Günümüze kadar yapılan kazılar sonucunda bir Cilalı Taş Devri yerleşimi olduğu anlaşıldı. Tarihi MÖ 11 binyıllarına uzanan, tapınma amaçlı törensel alanlara ait mimari kalıntılar, dikili taşlar ve üzerinde kabartmalı yabani hayvan ve bitki figürlerinin bulunduğu taşlar günyüzüne çıkartıldı. Bölgenin önemi ise günyüzüne çıkarılan en büyük tapınma alanını barındırmasıdır.
Günümüze kadar yapılan kazılarda elde edilen bulgular çerçevesinde uzmanlar Cilalı Taş Devri insanının henüz çevresindeki hayvanları evcilleştiremediğini düşünmektedir.

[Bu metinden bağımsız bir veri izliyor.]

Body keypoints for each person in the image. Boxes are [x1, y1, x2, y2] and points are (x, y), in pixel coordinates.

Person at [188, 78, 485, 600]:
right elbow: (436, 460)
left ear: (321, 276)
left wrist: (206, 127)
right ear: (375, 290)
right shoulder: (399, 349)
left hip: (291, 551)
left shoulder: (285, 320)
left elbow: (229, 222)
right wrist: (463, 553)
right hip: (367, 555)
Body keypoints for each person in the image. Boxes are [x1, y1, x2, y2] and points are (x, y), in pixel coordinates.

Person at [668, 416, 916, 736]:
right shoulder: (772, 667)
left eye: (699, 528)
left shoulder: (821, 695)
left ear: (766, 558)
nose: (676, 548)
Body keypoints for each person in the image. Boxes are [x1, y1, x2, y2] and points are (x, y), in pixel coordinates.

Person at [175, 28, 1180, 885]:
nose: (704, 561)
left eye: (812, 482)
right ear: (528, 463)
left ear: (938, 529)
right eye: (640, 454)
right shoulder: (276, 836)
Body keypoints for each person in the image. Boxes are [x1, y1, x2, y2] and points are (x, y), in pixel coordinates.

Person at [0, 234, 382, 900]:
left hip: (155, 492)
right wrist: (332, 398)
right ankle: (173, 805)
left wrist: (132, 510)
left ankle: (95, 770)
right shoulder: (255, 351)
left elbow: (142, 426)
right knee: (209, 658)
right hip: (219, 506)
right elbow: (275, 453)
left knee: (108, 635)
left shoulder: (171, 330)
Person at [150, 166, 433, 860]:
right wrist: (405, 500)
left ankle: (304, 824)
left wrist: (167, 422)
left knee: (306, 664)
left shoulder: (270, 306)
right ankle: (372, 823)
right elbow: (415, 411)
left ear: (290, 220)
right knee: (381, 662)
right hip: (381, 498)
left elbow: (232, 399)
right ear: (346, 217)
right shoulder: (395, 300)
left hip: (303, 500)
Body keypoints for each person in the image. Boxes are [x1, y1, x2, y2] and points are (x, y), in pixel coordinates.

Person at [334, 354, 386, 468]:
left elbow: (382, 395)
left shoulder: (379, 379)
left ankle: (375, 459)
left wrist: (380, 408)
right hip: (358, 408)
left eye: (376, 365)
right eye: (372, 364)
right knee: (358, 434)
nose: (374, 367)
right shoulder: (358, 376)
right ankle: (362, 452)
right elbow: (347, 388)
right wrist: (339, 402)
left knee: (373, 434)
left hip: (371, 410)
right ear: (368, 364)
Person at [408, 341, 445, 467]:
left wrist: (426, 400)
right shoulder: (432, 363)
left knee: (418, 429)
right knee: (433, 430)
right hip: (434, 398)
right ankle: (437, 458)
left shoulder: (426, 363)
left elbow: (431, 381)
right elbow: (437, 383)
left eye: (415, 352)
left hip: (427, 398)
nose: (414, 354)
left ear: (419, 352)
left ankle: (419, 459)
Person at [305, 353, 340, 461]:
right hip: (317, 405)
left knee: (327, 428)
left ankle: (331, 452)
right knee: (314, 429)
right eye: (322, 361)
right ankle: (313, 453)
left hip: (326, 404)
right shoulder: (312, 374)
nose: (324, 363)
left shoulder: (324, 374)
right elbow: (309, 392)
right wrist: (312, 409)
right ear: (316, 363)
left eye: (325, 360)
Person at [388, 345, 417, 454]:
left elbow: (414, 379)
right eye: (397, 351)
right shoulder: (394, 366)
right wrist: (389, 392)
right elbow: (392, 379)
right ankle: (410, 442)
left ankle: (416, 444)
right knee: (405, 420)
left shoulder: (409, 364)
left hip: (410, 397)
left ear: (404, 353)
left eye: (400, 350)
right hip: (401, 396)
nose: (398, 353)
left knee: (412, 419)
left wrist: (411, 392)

Bölgedeki kazı çalışmalarının her yıl Eylül ayında başladığını ve yaklaşık 10 hafta sürdüğünü anımsatan Doç. Dr. Klaus Schmidt şunları belirtti:
Göbeklitepe’deki kazılarda elde ettiğimiz bulgularla, dünyanın bilinen en eski tapınma merkezlerinden birinin bu bölgede olduğunu ortaya çıkarmıştık. Ancak, son kazı çalışmalarıyla tapınma merkezinin dünyanın en büyük tapınma merkezi olduğunu tespit ettik. Yaptığımız araştırmalarda, Cilalı Taş Devrinde yaşamış insanların, yabani sığır, akrep, tilki, yılan, aslan, yaban eşeği, yaban ördeği ve yabani bitki kabartmalarını incelediğimizde hayvanlarını evcilleştiremedikleri sonucuna ulaştık. Ayrıca, dikili taşların (Stel) üzerindeki resimler ve kabartmalar o dönemde yaşamış olan insanların sanatları hakkında bizlere fikir veriyor. Buradaki tapınak, dünyanın bilinen en büyük tapınağı olma özelliğini taşıyor’ diye konuştu.[kaynak belirtilmeli]
Göbeklitepe, arkeoloji dünyasının en büyük keşiflerinden biridir. Çünkü daha şehir hayatına geçmemiş olduğu düşünülen avcı-toplayıcı toplumların tapınak inşa etmiş olduğunu gösteren ilk örnektir ve bu da şehirleşme yani medeniyet tarihinde devrim niteliğinde bir buluştur. Hatta bu buluşu sebeple kazıyı yapan Dr. Klaus Schmidt, “Önce tapınak geldi, şehir sonradan geldi” demiş ve bu sözüyle erken medeniyet tarihine yeni bir açılım getirmiştir.